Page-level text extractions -
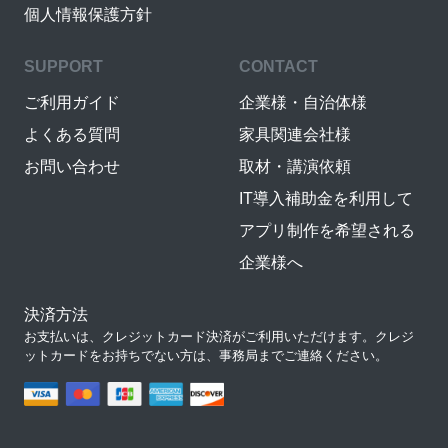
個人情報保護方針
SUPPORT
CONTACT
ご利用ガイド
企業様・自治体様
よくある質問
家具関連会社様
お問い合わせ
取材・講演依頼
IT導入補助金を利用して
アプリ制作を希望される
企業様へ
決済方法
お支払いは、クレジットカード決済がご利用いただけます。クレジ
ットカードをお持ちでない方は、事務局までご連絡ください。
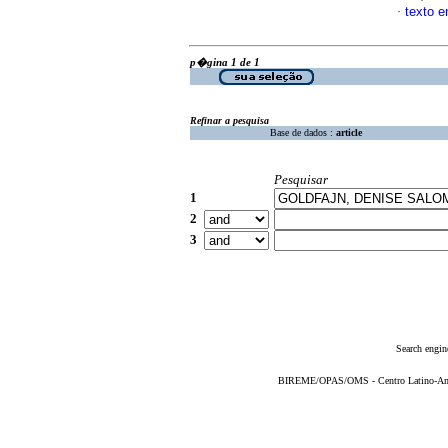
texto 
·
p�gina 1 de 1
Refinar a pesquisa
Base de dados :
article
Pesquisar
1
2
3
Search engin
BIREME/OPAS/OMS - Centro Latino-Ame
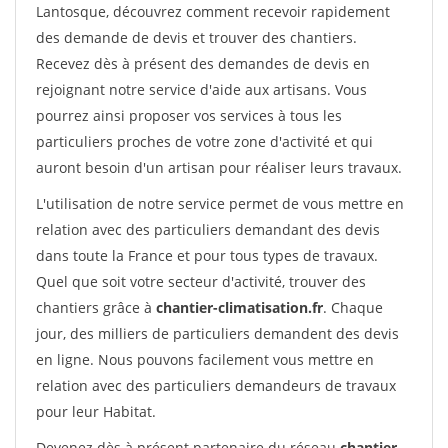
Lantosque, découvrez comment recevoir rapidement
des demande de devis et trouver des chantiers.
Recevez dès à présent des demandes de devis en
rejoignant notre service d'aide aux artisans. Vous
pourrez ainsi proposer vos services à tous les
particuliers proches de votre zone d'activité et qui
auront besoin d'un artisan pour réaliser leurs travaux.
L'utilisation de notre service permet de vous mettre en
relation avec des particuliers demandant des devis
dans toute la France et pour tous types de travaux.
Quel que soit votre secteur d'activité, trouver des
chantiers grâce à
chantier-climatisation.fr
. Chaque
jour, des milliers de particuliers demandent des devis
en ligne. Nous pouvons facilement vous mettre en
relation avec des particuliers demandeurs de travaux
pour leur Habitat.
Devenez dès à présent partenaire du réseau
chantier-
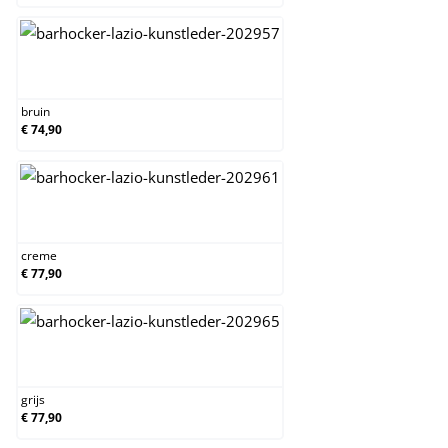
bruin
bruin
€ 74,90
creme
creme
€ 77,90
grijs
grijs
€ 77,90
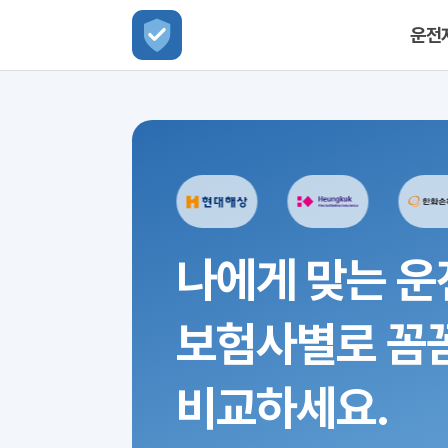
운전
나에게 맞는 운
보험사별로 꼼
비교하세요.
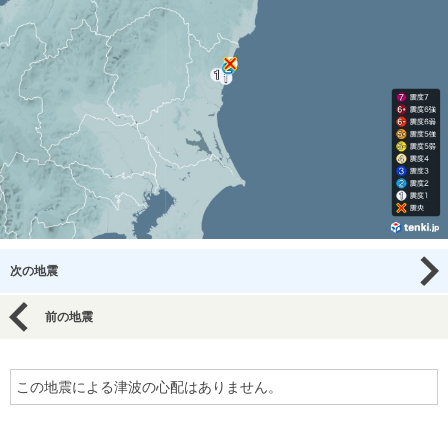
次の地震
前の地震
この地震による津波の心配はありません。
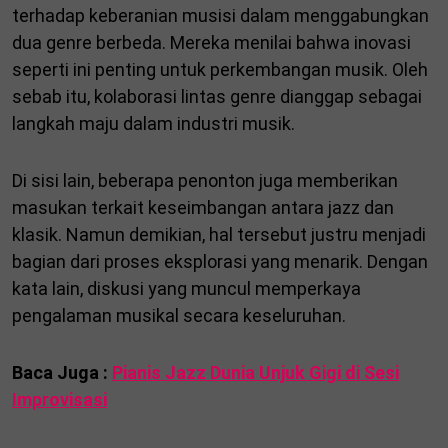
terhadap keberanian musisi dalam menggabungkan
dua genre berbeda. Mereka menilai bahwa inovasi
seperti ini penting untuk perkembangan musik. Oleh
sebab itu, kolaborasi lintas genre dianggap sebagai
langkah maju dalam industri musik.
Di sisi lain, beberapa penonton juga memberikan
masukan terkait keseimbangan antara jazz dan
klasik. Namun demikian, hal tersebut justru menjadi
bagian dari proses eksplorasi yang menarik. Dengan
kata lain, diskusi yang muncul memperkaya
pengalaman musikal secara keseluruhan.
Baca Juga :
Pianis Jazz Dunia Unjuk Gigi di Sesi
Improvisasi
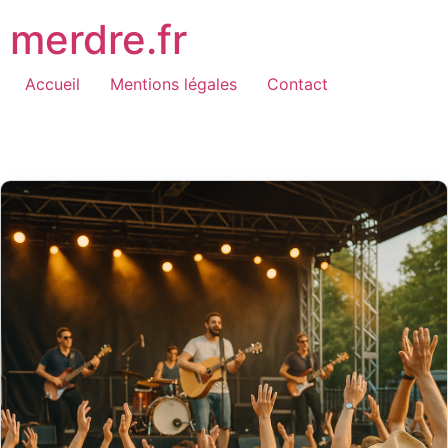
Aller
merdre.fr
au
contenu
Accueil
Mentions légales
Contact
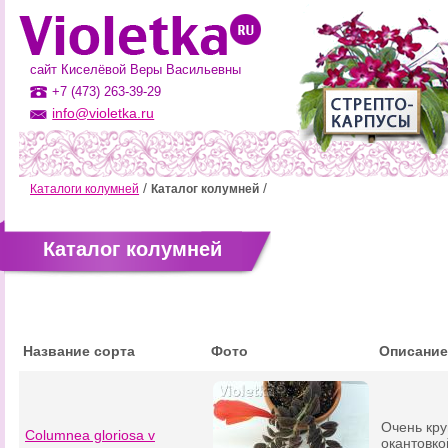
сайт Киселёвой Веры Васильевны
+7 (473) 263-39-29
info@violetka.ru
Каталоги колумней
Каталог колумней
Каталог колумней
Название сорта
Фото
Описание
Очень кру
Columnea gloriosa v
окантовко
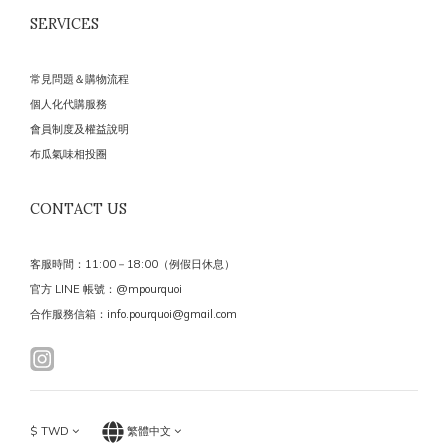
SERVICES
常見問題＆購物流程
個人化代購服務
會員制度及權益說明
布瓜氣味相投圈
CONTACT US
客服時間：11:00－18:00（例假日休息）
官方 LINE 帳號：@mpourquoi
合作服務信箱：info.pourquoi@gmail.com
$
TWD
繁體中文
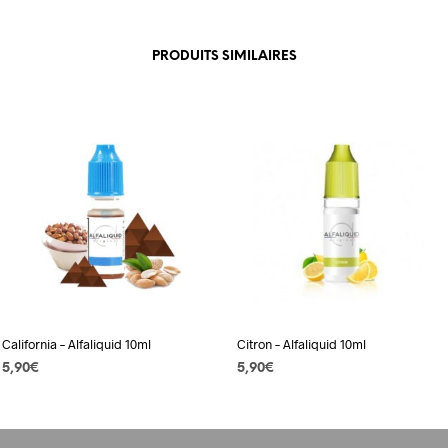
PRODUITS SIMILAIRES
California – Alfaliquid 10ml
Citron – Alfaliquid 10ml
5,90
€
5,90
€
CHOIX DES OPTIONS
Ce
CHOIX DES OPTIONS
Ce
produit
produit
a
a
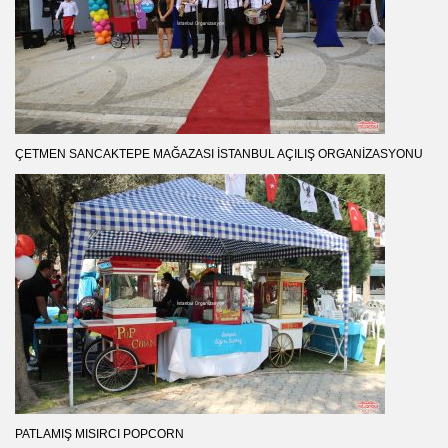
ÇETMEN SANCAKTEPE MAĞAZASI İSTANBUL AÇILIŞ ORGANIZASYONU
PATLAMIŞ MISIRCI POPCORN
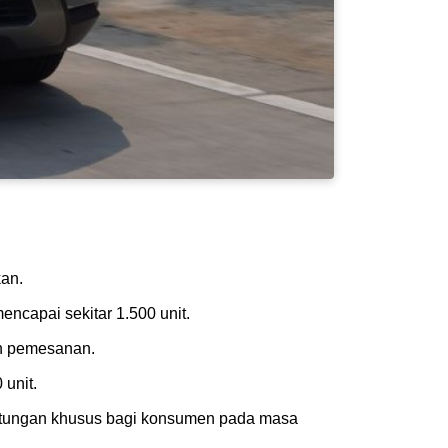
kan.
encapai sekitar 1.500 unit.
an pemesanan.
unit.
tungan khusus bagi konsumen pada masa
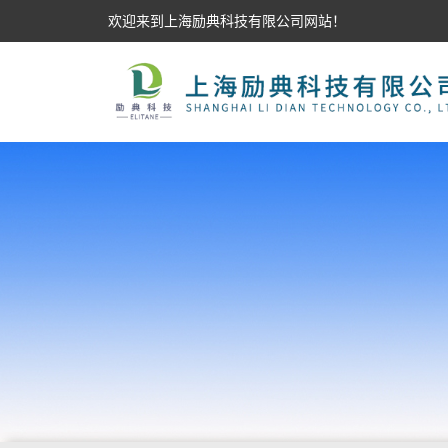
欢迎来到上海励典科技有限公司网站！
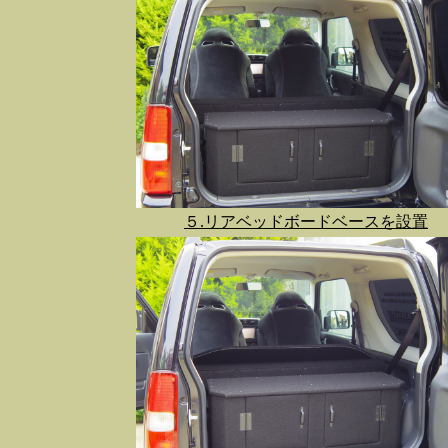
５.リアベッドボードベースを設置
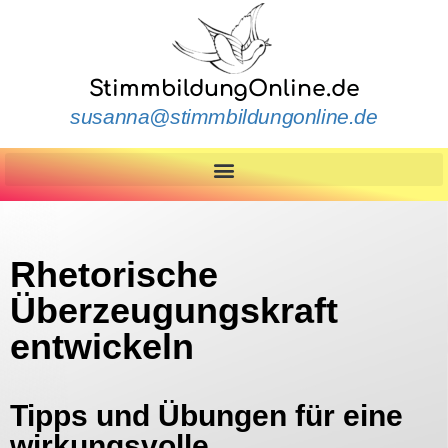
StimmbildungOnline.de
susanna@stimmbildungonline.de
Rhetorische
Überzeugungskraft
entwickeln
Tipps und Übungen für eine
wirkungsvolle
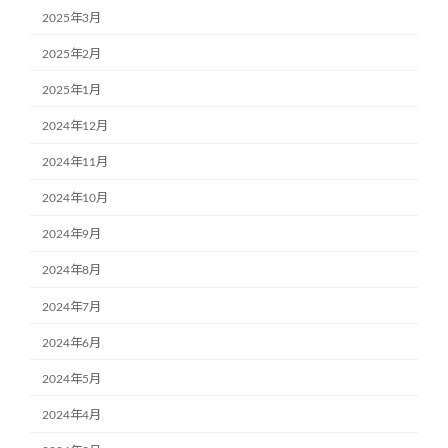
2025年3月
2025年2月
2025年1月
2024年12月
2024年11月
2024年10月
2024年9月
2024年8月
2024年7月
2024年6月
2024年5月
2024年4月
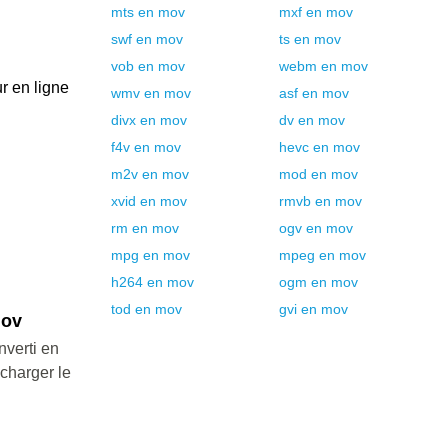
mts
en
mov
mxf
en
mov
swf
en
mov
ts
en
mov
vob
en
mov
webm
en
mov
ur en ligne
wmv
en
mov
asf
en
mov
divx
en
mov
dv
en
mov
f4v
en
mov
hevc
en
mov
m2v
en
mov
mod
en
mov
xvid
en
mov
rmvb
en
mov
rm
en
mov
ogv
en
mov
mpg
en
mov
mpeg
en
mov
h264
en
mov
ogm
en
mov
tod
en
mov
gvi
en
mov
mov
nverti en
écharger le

Exercise - Can you reproduce every line of text in the records above without changing a thing, while leaving the pictures out of your answer?

Output -
個人情報保護方針
SUPPORT
CONTACT
ご利用ガイド
企業様・自治体様
よくある質問
家具関連会社様
お問い合わせ
取材・講演依頼
IT導入補助金を利用して
アプリ制作を希望される
企業様へ
決済方法
お支払いは、クレジットカード決済がご利用いただけます。クレジ
ットカードをお持ちでない方は、事務局までご連絡ください。
texto 
·
p�gina 1 de 1
Refinar a pesquisa
Base de dados :
article
Pesquisar
1
2
3
Search engin
BIREME/OPAS/OMS - Centro Latino-Ame
Lantosque, découvrez comment recevoir rapidement
des demande de devis et trouver des chantiers.
Recevez dès à présent des demandes de devis en
rejoignant notre service d'aide aux artisans. Vous
pourrez ainsi proposer vos services à tous les
particuliers proches de votre zone d'activité et qui
auront besoin d'un artisan pour réaliser leurs travaux.
L'utilisation de notre service permet de vous mettre en
relation avec des particuliers demandant des devis
dans toute la France et pour tous types de travaux.
Quel que soit votre secteur d'activité, trouver des
chantiers grâce à
chantier-climatisation.fr
. Chaque
jour, des milliers de particuliers demandent des devis
en ligne. Nous pouvons facilement vous mettre en
relation avec des particuliers demandeurs de travaux
pour leur Habitat.
Devenez dès à présent partenaire du réseau
chantier-
bruin
bruin
€ 74,90
creme
creme
€ 77,90
grijs
grijs
€ 77,90
운전
나에게 맞는 운
보험사별로 꼼
비교하세요.
次の地震
前の地震
この地震による津波の心配はありません。
terhadap keberanian musisi dalam menggabungkan
dua genre berbeda. Mereka menilai bahwa inovasi
seperti ini penting untuk perkembangan musik. Oleh
sebab itu, kolaborasi lintas genre dianggap sebagai
langkah maju dalam industri musik.
Di sisi lain, beberapa penonton juga memberikan
masukan terkait keseimbangan antara jazz dan
klasik. Namun demikian, hal tersebut justru menjadi
bagian dari proses eksplorasi yang menarik. Dengan
kata lain, diskusi yang muncul memperkaya
pengalaman musikal secara keseluruhan.
Baca Juga :
Pianis Jazz Dunia Unjuk Gigi di Sesi
Improvisasi
Aller
merdre.fr
au
contenu
Accueil
Mentions légales
Contact
сайт Киселёвой Веры Васильевны
+7 (473) 263-39-29
info@violetka.ru
Каталоги колумней
Каталог колумней
Каталог колумней
Название сорта
Фото
Описание
Очень кру
Columnea gloriosa v
окантовко
SERVICES
常見問題＆購物流程
個人化代購服務
會員制度及權益說明
布瓜氣味相投圈
CONTACT US
客服時間：11:00－18:00（例假日休息）
官方 LINE 帳號：@mpourquoi
合作服務信箱：info.pourquoi@gmail.com
$
TWD
繁體中文
PRODUITS SIMILAIRES
California – Alfaliquid 10ml
Citron – Alfaliquid 10ml
5,90
€
5,90
€
CHOIX DES OPTIONS
Ce
CHOIX DES OPTIONS
Ce
produit
produit
a
a
ÇETMEN SANCAKTEPE MAĞAZASI İSTANBUL AÇILIŞ ORGANIZASYONU
PATLAMIŞ MISIRCI POPCORN
kan.
encapai sekitar 1.500 unit.
an pemesanan.
unit.
tungan khusus bagi konsumen pada masa
欢迎来到上海励典科技有限公司网站！
５.リアベッドボードベースを設置
StimmbildungOnline.de
susanna@stimmbildungonline.de
Rhetorische
Überzeugungskraft
entwickeln
Tipps und Übungen für eine
wirkungsvolle
2025年3月
2025年2月
2025年1月
2024年12月
2024年11月
2024年10月
2024年9月
2024年8月
2024年7月
2024年6月
2024年5月
2024年4月
mts
en
mov
mxf
en
mov
swf
en
mov
ts
en
mov
vob
en
mov
webm
en
mov
ur en ligne
wmv
en
mov
asf
en
mov
divx
en
mov
dv
en
mov
f4v
en
mov
hevc
en
mov
m2v
en
mov
mod
en
mov
xvid
en
mov
rmvb
en
mov
rm
en
mov
ogv
en
mov
mpg
en
mov
mpeg
en
mov
h264
en
mov
ogm
en
mov
tod
en
mov
gvi
en
mov
mov
nverti en
écharger le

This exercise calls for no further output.